Ils émettent une recommandation annuelle sur les mesures politiques et surveillent les États membres afin que chaque nation respecte les règles budgétaires.
Les pays qui enfreignent les règles pendant trois années consécutives se voient infliger une amende maximale de 0,5 % de leur PIB, ce qui, en réalité, ne s'est jamais produit, bien que la menace, notamment sur les pays du Sud, ait été assez forte pendant des années.
Le PSC a de très bons amis, mais aussi de puissants opposants.
Il a souvent été critiqué pour ses règles fiscales strictes et peu flexibles, bien qu'il y ait eu plusieurs réformes et mécanismes complémentaires au fil des ans.
Mais le cadre reste strict.
Certains se plaignent qu'il sert principalement à punir les États membres les plus pauvres et les plus faibles, tandis que d'autres, comme la France, qui a dépassé plusieurs fois la limite des 3 % de déficit, n'ont jamais vraiment été menacés.
L'ancien président de la Commission européenne Jean-Claude Juncker a donné une réponse honnête mais cynique : "La France est la France".
L'impact du Covid-19 et les divisions internes
En mars 2020, la Commission européenne a activé une clause de sauvegarde générale dans le PSC, permettant aux États membres de dépasser les limites normales de déficit et de dette en raison du choc économique soudain causé par la pandémie de COVID-19.
Ces règles resteront suspendues jusqu'en 2023.
La consultation publique s'est achevée à la fin de l'année 2021 et c'est maintenant à la Commission européenne d'apporter une proposition sur la table.
La France, qui assure la présidence tournante de l'Union européenne jusqu'en juin, espère que le nouveau cadre sera finalisé sous sa direction, ce que les diplomates de l'Union européenne trouvent assez ambitieux et hautement improbable.
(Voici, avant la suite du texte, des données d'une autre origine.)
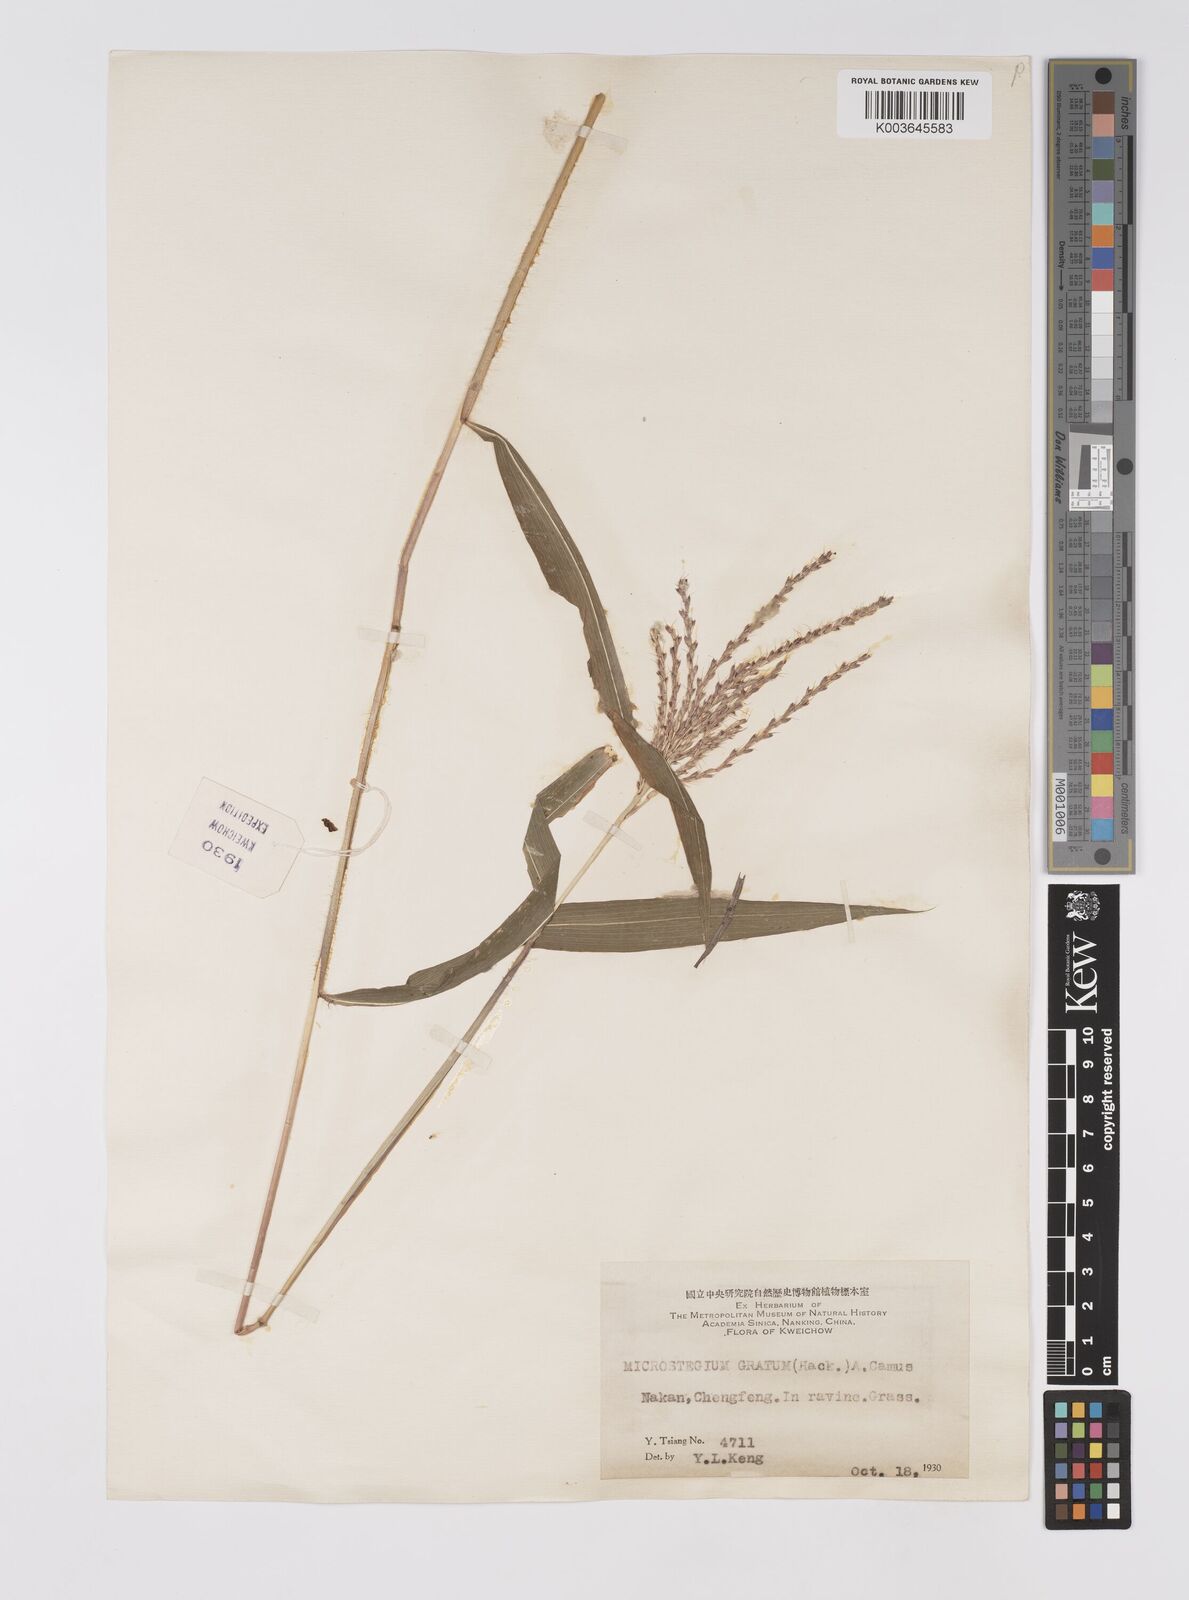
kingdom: Plantae
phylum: Tracheophyta
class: Liliopsida
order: Poales
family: Poaceae
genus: Microstegium
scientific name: Microstegium fasciculatum
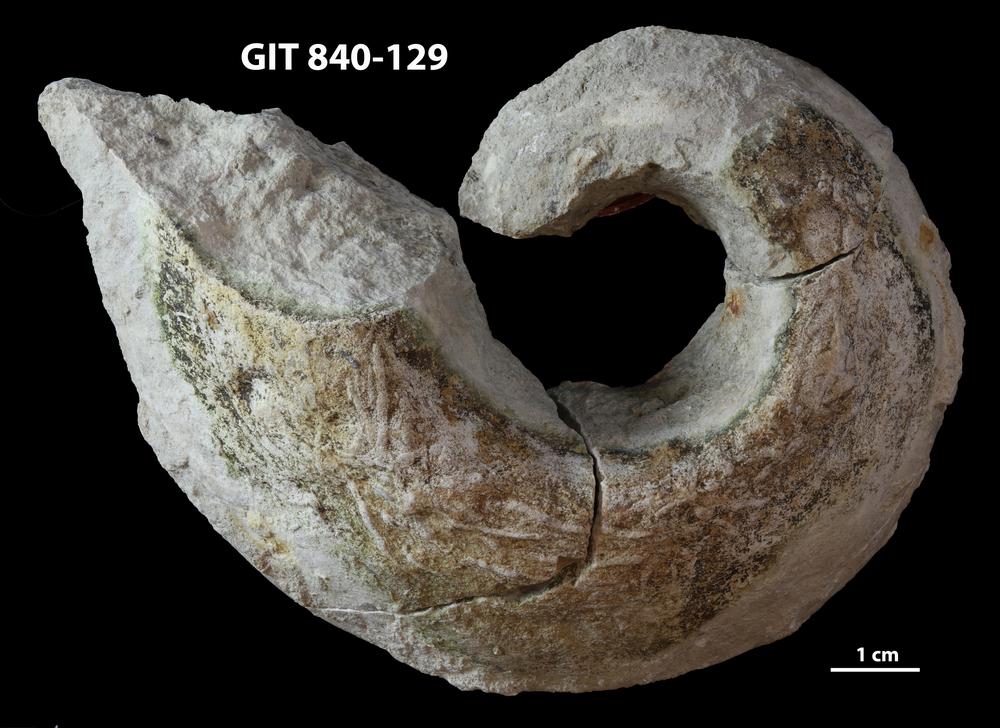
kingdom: Animalia
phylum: Mollusca
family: Macluritidae
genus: Maclurites
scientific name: Maclurites Maclurea neritoides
Pourquoi ? Parce que les divisions sont encore profondes entre les États membres et que les stigmates de la période de crise financière sont toujours là.
Le ministre français des financesBruno Le Maire, lors de son intervention à l'Eurogroupe lundi, a donné le ton des priorités de la France.
Mais le nouveau ministre allemand des finances, le libéralChristian Lindner, connu pour être un partisan de la ligne dure, a été encore plus clair en ce qui concerne les règles.
La France, qui souhaite modifier radicalement le pacte de stabilité et de croissance et l'assouplir, sera certainement soutenue par l'Italie et les États membres du Sud, dont la Grèce, le Portugal et l'Espagne.
Le président français Emmanuel Macron et le premier ministre italien Mario Draghi ont souligné le mois dernier dans un article commun que les "dépenses clés pour l'avenir" devraient être encouragées dans le cadre d'un ensemble de règles révisées indiquant que les investissements stratégiques devraient être exemptés des règles de dépenses de l'Union européenne.
La résistance venant des frugaux devrait être plus qu'attendue puisque des voix de l'Allemagne ou de l'Autriche désireuses de ramener les règles du pacte en 2023 appellent déjà à un retour à la normalité des règles, à la discipline fiscale et à la supervision pour éviter les dépenses inutiles.
En tout état de cause, l'Union européenne est loin de parvenir à un consensus politique.
La nouvelle saga économique de l'UE comprend des dettes publiques élevées et des engagements envers les pouvoirs publics.